Choosing a proper parser in ctags

Universal-ctags has multiple ways to guess the language of input files.

Modeline based parser selection

Exuberant-ctags has the ability to choose a proper parser based on shebang lines (e.g. #!/bin/sh).

Editors like Vim and Emacs recognize special patterns in files called modelines. These lines are inserted by a user of the text editor and can be used to set the file type (Vim) or mode (Emacs).

Universal-ctags also recognizes these modelines and selects a language parser based on them if --guess-language-eagerly (or -G) is given.

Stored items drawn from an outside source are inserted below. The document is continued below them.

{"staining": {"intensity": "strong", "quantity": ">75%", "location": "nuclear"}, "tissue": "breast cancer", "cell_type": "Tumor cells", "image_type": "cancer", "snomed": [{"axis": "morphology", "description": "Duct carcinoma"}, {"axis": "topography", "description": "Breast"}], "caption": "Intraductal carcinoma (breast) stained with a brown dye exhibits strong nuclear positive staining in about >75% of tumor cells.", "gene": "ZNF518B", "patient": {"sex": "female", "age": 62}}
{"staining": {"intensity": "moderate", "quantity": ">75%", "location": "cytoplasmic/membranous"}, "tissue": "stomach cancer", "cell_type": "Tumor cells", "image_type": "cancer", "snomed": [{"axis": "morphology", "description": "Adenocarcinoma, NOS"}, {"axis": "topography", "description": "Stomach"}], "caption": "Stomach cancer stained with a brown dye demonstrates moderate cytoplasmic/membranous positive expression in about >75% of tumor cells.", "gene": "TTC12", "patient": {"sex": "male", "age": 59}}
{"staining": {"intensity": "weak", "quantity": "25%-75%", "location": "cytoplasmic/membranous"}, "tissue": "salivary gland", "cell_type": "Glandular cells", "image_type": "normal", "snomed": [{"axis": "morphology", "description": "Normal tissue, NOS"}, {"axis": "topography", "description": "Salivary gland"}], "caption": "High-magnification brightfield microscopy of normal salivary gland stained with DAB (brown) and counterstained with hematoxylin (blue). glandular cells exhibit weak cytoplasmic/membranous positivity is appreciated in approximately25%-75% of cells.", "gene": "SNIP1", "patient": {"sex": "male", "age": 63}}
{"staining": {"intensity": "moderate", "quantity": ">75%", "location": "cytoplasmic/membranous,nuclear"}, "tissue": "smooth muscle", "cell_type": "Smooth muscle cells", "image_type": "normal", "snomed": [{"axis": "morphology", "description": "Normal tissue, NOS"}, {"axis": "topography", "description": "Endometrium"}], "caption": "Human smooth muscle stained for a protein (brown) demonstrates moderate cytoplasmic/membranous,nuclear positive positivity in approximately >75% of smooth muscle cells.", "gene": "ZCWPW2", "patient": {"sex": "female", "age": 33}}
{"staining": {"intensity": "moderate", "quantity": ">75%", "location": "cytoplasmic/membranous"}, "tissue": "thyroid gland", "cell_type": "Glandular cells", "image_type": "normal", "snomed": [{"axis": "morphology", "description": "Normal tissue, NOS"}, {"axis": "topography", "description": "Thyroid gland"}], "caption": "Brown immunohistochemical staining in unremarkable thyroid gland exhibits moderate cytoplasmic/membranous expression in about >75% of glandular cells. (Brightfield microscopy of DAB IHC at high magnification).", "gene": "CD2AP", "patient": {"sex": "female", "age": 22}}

ctags recognizes the following patterns used in Emacs:

  • at the head of the input file or at the line after the shebang line:

    -*- mode: MODE; -*-
    

    or

    -*- MODE -*-
    
  • at the end of input file:

    Local Variables:
    ...
    mode: MODE
    ...
    End:
    

ctags recognizes the following patterns used in Vim:

  • at the end of input file:

    vim:set filetype=SYNTAX
    

    or

    ex:se ft=SYNTAX
    

ctags recognizes the following patterns and matches the input file as a Z-Shell script:

  • at the head of input file:

    #autoload
    

    or

    #compdef ....
    

NOTE: This feature comes with a performance hit; it opens the input file once to detect the file type and a second time to process the file with the detected parser. For this reason, this feature is enabled only if the --guess-language-eagerly option is used. This option can be placed in the .ctags file to have this feature always enabled.

Better parser selection for template files

The suffix .in is popularly used for template files. A well-known example is config.h.in used in GNU Autotools.

Consider an input file name foo.c.in. In this case the suffix indicates nothing about the language used in the input file. So, in order to select the appropriate parser, ctags first removes the suffix .in and then matches against the new filename suffix .c.

Specialized language selectors

In some cases, a special function may be used to figure out which parser to choose. (For example, Perl 6 files may have extension .pm, just like Perl files do.) To implement such selector, set selectLanguage in each of the possibly conflicting parsers to the same selection function (which you are to implement). By convention, the function should begin with “selectBy”. Then, if there is more than one parser candidate for a file and they all have selectLanguage set to the same selector function, this function will be called to pick the language.

Dry running

The parser selector of ctags can be tested with --print-language. e.g.:

$ ./ctags --print-language main.c
main.c: C

If no parser is selected, NONE is printed as the parser name.

Guessing from keywords

Not implemented.

Some parsers have a keywords table. We can utilize these to guess the language of input files.